• **WRITTEN TASK**
Copy the items line for line, starting at the line that contains "concessies te doen aan stijl of kwaliteit." and ending at the final line of the items, with both ends included. Leave the pictures out of your answer.

◆ ◆ ◆ ◆ ◆ ◆ ◆

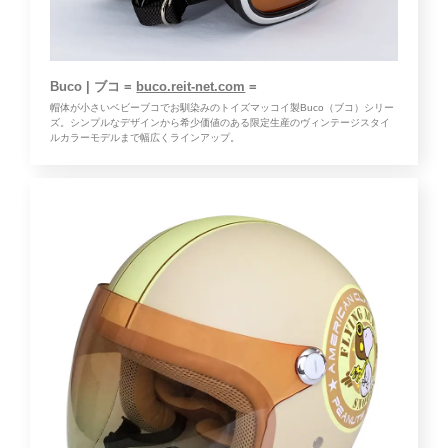
Buco | ブコ =
buco.reit-net.com
=
帽体が小さいベビーブコでお馴染みのトイズマッコイ製Buco（ブコ）シリー
ズ。シンプルなデザインから希少価値のある限定生産のヴィンテージスタイ
ルカラーモデルまで幅広くラインアップ。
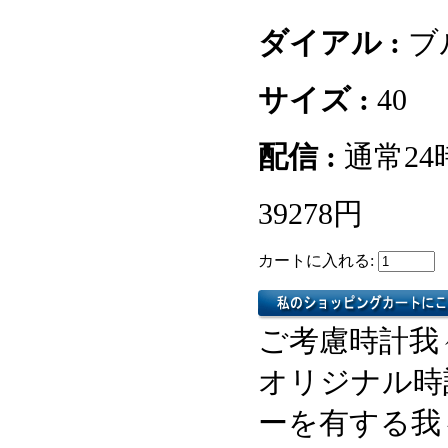
ダイアル :
ブ
サイズ :
40
配信 :
通常2
39278円
カートに入れる:
ご考慮時計我
オリジナル時
ーを有する我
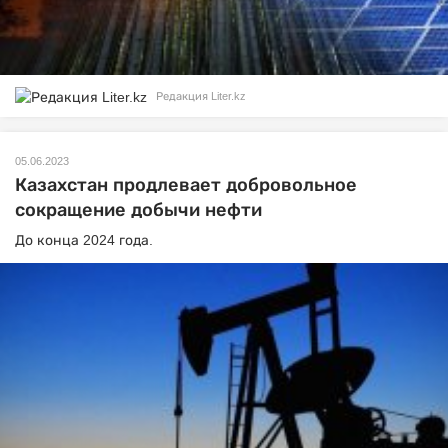
Редакция Liter.kz
05.06.2023
Казахстан продлевает добровольное
сокращение добычи нефти
До конца 2024 года.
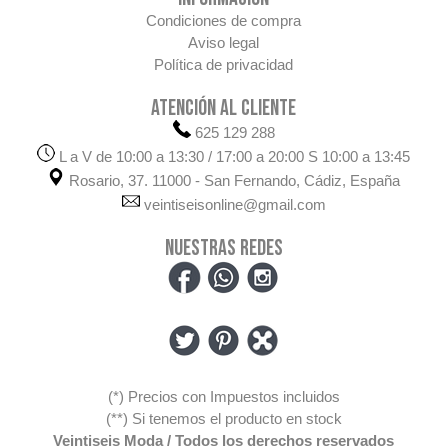
Condiciones de compra
Aviso legal
Política de privacidad
ATENCIÓN AL CLIENTE
625 129 288
L a V de 10:00 a 13:30 / 17:00 a 20:00 S 10:00 a 13:45
Rosario, 37. 11000 - San Fernando, Cádiz, España
veintiseisonline@gmail.com
NUESTRAS REDES
(*) Precios con Impuestos incluidos
(**) Si tenemos el producto en stock
Veintiseis Moda / Todos los derechos reservados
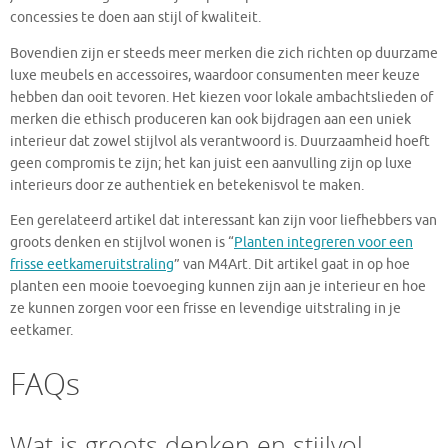
concessies te doen aan stijl of kwaliteit.
Bovendien zijn er steeds meer merken die zich richten op duurzame
luxe meubels en accessoires, waardoor consumenten meer keuze
hebben dan ooit tevoren. Het kiezen voor lokale ambachtslieden of
merken die ethisch produceren kan ook bijdragen aan een uniek
interieur dat zowel stijlvol als verantwoord is. Duurzaamheid hoeft
geen compromis te zijn; het kan juist een aanvulling zijn op luxe
interieurs door ze authentiek en betekenisvol te maken.
Een gerelateerd artikel dat interessant kan zijn voor liefhebbers van
groots denken en stijlvol wonen is “
Planten integreren voor een
frisse eetkameruitstraling
” van M4Art. Dit artikel gaat in op hoe
planten een mooie toevoeging kunnen zijn aan je interieur en hoe
ze kunnen zorgen voor een frisse en levendige uitstraling in je
eetkamer.
FAQs
Wat is groots denken en stijlvol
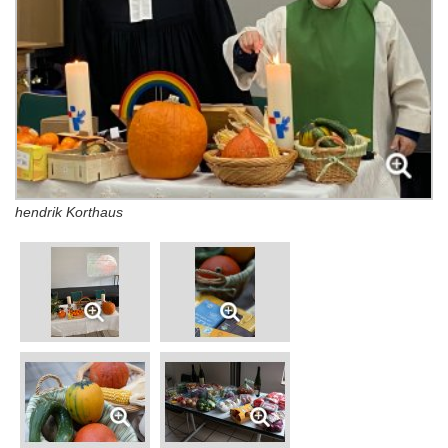
hendrik Korthaus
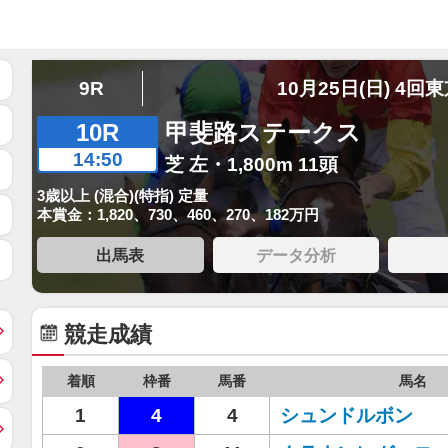
9R
10月25日(日) 4回
10R
甲斐路ステークス
14:50
芝 左・1,800m 11頭
3歳以上 (混合)(特指) 定量
本賞金：1,820、730、460、270、182万円
出馬表
データ分析
競走成績
着順
枠番
馬番
馬名
1
4
4
シュンドルボン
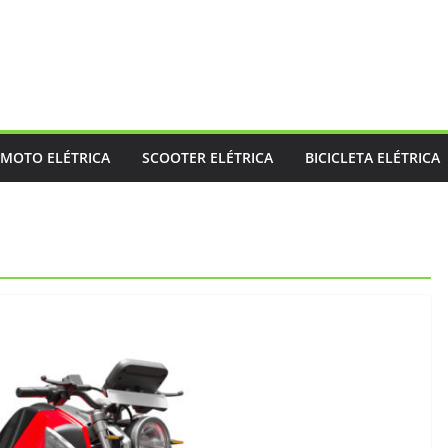
MOTO ELÉTRICA
SCOOTER ELÉTRICA
BICICLETA ELÉTRICA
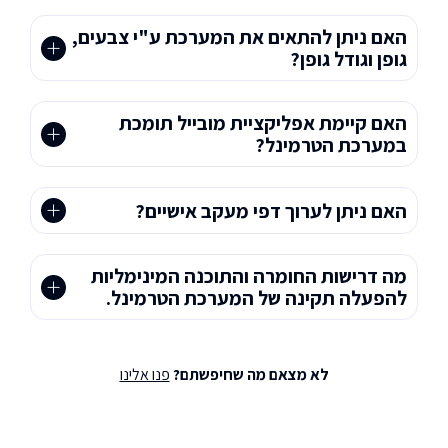
האם ניתן להתאים את המערכת ע"י צבעים,
גופן וגודל גופן?
האם קיימת אפליקציית מובייל תומכת
במערכת הטרמינל?
האם ניתן לערוך דפי מעקב אישיים?
מה דרישות החומרה והתוכנה המינימליות
להפעלה תקינה של המערכת הטרמינל.
לא מצאם מה שחיפשתם?
פנו אלינו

◆ ◆ ◆ ◆ ◆ ◆ ◆

• **TASK SOLUTION**
concessies te doen aan stijl of kwaliteit.
Bovendien zijn er steeds meer merken die zich richten op duurzame
luxe meubels en accessoires, waardoor consumenten meer keuze
hebben dan ooit tevoren. Het kiezen voor lokale ambachtslieden of
merken die ethisch produceren kan ook bijdragen aan een uniek
interieur dat zowel stijlvol als verantwoord is. Duurzaamheid hoeft
geen compromis te zijn; het kan juist een aanvulling zijn op luxe
interieurs door ze authentiek en betekenisvol te maken.
Een gerelateerd artikel dat interessant kan zijn voor liefhebbers van
groots denken en stijlvol wonen is “
Planten integreren voor een
frisse eetkameruitstraling
” van M4Art. Dit artikel gaat in op hoe
planten een mooie toevoeging kunnen zijn aan je interieur en hoe
ze kunnen zorgen voor een frisse en levendige uitstraling in je
eetkamer.
FAQs
Wat is groots denken en stijlvol
hendrik Korthaus
9R
10月25日(日) 4回
10R
甲斐路ステークス
14:50
芝 左・1,800m 11頭
3歳以上 (混合)(特指) 定量
本賞金：1,820、730、460、270、182万円
出馬表
データ分析
競走成績
着順
枠番
馬番
馬名
1
4
4
シュンドルボン
MOTO ELÉTRICA
SCOOTER ELÉTRICA
BICICLETA ELÉTRICA
האם ניתן להתאים את המערכת ע"י צבעים,
גופן וגודל גופן?
האם קיימת אפליקציית מובייל תומכת
במערכת הטרמינל?
האם ניתן לערוך דפי מעקב אישיים?
מה דרישות החומרה והתוכנה המינימליות
להפעלה תקינה של המערכת הטרמינל.
לא מצאם מה שחיפשתם?
פנו אלינו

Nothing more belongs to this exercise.